WHAT THE TASK ASKS >>
Search the records that follow and extract every line containing the string "front".

[DATA FOR THIS TASK — start]

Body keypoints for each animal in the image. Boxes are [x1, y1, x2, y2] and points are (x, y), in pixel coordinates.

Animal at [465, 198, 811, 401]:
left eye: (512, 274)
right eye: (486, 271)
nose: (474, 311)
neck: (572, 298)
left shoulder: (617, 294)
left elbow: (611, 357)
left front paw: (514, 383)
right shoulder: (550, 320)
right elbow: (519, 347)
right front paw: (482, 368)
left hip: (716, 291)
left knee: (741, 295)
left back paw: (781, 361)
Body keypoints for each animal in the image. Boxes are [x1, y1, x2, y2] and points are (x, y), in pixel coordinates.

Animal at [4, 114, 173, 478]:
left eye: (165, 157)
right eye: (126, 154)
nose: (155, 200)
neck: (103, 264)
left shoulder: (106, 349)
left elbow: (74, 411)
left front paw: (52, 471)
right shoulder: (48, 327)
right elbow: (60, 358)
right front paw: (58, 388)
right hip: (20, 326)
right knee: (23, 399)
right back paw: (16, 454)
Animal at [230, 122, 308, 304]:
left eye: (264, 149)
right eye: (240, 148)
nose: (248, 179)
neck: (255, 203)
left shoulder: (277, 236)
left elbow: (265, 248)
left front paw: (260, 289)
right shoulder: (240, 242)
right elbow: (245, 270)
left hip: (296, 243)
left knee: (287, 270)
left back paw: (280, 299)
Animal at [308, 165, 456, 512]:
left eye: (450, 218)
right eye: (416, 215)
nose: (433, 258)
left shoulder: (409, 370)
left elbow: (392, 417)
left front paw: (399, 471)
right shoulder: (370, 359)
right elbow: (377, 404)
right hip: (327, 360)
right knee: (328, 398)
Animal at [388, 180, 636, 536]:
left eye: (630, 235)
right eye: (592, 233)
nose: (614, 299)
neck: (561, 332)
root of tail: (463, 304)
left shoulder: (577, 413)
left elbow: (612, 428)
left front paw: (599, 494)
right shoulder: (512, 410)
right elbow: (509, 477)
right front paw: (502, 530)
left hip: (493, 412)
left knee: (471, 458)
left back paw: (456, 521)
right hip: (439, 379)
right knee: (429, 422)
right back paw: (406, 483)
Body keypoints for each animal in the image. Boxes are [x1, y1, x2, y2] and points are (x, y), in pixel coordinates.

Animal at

[DATA FOR THIS TASK — finish]
[DATA FOR THIS TASK — start]

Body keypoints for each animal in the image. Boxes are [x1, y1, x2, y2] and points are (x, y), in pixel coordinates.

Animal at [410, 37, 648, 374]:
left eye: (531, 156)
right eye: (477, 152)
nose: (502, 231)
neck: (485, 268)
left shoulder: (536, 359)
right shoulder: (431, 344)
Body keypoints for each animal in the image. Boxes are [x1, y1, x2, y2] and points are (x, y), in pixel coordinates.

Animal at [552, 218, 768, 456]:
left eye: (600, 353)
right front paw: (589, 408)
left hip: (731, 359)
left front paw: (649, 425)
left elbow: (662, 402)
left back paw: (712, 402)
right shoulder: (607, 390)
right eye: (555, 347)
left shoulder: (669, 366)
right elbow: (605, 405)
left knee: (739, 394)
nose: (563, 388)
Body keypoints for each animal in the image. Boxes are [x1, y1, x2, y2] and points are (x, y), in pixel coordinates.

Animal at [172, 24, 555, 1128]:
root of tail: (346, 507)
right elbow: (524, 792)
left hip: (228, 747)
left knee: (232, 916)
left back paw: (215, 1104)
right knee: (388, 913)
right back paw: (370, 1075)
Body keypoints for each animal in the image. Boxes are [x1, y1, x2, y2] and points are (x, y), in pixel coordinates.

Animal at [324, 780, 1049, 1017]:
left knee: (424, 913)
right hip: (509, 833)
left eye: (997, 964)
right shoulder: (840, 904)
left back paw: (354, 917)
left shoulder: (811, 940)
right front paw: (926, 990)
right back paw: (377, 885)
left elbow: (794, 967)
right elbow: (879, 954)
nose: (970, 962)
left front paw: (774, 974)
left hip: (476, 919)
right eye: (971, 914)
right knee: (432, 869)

[DATA FOR THIS TASK — finish]

RESULT OF THIS TASK >>
left front paw: (514, 383)
right front paw: (482, 368)
left front paw: (52, 471)
right front paw: (58, 388)
left front paw: (260, 289)
left front paw: (399, 471)
left front paw: (599, 494)
right front paw: (502, 530)
right front paw: (589, 408)
left front paw: (649, 425)
right front paw: (926, 990)
left front paw: (774, 974)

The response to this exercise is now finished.